THE PROBLEM – Which lines of the listing below contain the word "HashMap"? Copy each of them.

RECORDS SUPPLIED –
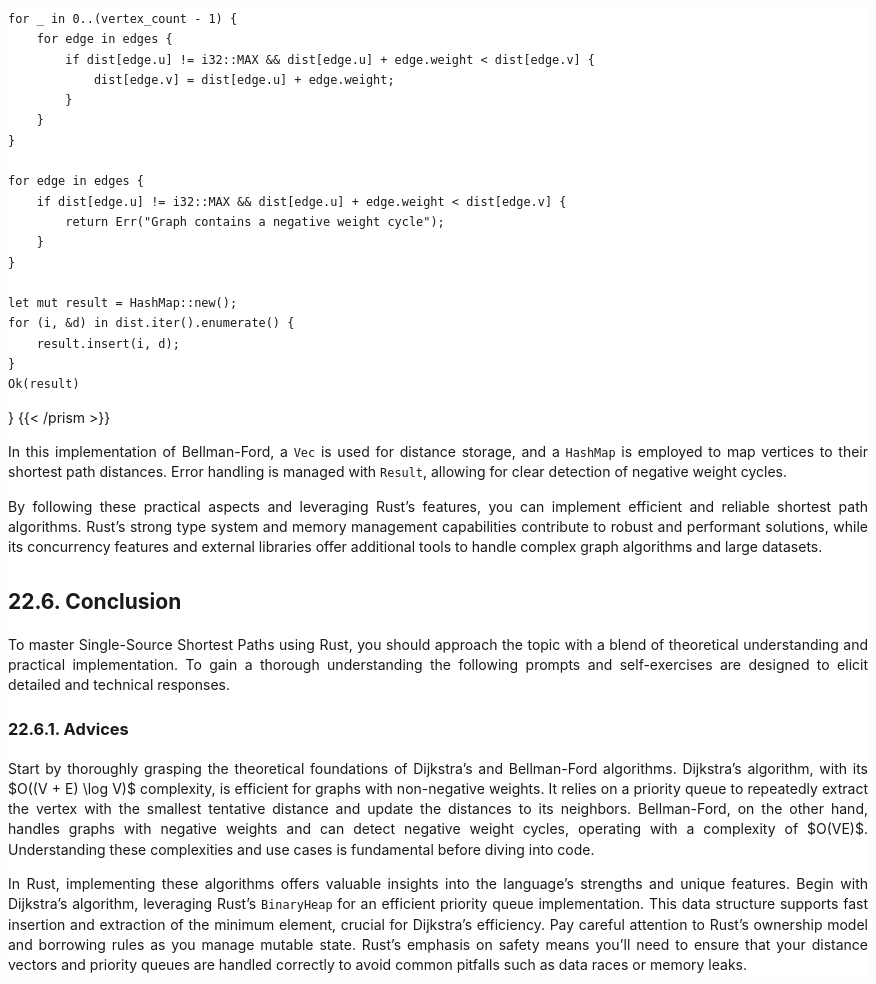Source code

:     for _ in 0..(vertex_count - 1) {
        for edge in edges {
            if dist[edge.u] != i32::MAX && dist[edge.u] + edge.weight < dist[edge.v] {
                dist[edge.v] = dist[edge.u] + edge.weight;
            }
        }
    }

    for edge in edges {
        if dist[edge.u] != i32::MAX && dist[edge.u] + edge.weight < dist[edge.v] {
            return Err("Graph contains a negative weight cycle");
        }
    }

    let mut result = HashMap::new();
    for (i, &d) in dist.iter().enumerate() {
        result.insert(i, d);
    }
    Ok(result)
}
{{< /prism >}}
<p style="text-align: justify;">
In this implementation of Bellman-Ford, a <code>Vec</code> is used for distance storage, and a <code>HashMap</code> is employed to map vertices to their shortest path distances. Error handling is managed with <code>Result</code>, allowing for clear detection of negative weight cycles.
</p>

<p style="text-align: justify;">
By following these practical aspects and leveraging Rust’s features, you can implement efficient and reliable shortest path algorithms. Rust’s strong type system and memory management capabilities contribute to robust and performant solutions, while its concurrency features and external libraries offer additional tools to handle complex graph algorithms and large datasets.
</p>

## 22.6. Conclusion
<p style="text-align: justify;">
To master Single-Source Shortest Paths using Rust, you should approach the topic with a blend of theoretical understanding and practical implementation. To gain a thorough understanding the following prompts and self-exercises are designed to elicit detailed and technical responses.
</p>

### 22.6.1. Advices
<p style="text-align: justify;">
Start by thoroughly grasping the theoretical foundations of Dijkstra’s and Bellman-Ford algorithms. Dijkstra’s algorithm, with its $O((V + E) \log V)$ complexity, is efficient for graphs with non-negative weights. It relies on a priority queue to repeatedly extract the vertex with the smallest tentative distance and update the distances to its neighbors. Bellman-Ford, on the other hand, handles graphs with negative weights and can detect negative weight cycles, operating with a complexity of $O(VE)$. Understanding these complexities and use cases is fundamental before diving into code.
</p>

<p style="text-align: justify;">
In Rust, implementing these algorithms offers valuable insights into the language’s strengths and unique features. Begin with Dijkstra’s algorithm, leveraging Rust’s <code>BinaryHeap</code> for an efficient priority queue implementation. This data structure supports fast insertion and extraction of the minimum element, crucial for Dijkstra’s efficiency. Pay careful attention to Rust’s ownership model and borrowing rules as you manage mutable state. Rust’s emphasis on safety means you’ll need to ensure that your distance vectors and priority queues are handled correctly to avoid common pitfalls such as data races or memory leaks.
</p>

--

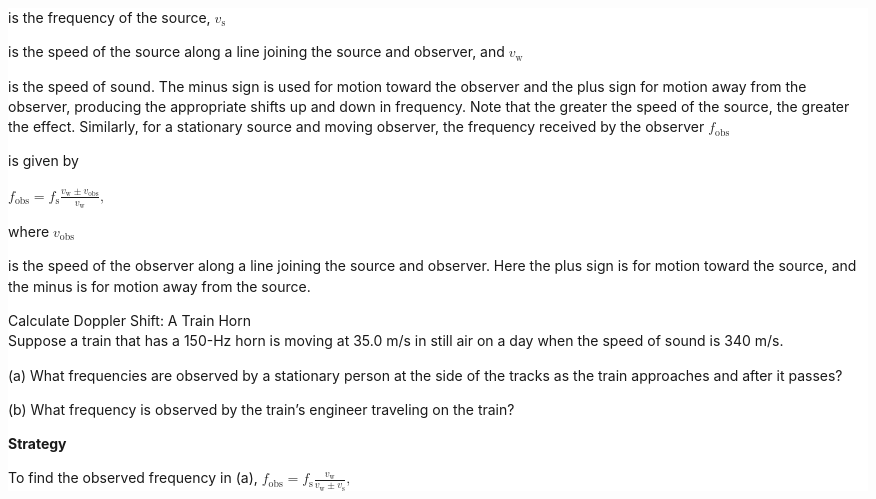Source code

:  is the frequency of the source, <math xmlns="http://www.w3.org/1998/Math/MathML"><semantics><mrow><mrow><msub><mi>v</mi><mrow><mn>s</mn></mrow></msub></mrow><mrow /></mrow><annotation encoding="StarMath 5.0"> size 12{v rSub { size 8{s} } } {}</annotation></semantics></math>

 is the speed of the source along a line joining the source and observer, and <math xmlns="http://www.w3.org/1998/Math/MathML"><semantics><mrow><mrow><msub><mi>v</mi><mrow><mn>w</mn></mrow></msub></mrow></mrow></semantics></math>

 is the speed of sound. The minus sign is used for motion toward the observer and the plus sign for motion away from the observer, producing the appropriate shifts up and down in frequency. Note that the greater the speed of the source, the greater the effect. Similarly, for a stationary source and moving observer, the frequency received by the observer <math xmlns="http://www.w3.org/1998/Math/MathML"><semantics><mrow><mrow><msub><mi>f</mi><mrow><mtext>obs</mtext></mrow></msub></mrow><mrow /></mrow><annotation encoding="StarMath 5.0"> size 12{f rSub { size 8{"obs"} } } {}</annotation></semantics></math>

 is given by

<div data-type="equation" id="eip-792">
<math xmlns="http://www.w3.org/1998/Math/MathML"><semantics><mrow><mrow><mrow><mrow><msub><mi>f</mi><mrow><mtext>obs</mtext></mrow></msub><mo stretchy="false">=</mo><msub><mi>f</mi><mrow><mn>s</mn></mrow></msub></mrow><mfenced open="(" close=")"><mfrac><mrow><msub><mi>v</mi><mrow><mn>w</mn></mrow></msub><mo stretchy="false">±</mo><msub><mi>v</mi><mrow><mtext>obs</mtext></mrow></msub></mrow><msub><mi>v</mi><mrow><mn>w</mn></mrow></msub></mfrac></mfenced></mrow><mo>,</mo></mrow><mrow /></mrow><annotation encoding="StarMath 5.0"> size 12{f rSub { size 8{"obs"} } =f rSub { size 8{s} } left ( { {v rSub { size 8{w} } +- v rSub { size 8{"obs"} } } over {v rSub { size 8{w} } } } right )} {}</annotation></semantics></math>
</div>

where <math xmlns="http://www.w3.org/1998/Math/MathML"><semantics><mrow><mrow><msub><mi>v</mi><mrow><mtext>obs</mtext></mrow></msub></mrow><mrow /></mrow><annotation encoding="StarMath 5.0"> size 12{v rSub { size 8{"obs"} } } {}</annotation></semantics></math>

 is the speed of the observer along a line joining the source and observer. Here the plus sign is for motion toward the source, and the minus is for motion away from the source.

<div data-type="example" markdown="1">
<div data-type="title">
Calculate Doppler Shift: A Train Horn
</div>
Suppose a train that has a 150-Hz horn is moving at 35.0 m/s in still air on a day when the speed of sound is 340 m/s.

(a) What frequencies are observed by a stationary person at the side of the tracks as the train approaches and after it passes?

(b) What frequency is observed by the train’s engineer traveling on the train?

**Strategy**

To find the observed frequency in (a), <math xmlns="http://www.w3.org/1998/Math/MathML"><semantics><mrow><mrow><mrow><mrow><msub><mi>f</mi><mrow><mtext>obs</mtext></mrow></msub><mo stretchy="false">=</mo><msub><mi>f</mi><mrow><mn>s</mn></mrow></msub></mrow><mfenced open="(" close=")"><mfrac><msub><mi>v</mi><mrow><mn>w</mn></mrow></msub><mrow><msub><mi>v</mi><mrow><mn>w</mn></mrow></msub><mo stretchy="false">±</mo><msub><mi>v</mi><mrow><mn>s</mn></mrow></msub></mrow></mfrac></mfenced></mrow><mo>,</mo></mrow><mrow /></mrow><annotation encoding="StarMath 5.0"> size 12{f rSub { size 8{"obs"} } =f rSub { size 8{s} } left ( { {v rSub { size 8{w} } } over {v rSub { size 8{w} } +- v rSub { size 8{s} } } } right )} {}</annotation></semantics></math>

RESULT OF THIS TASK –
    let mut result = HashMap::new();
In this implementation of Bellman-Ford, a <code>Vec</code> is used for distance storage, and a <code>HashMap</code> is employed to map vertices to their shortest path distances. Error handling is managed with <code>Result</code>, allowing for clear detection of negative weight cycles.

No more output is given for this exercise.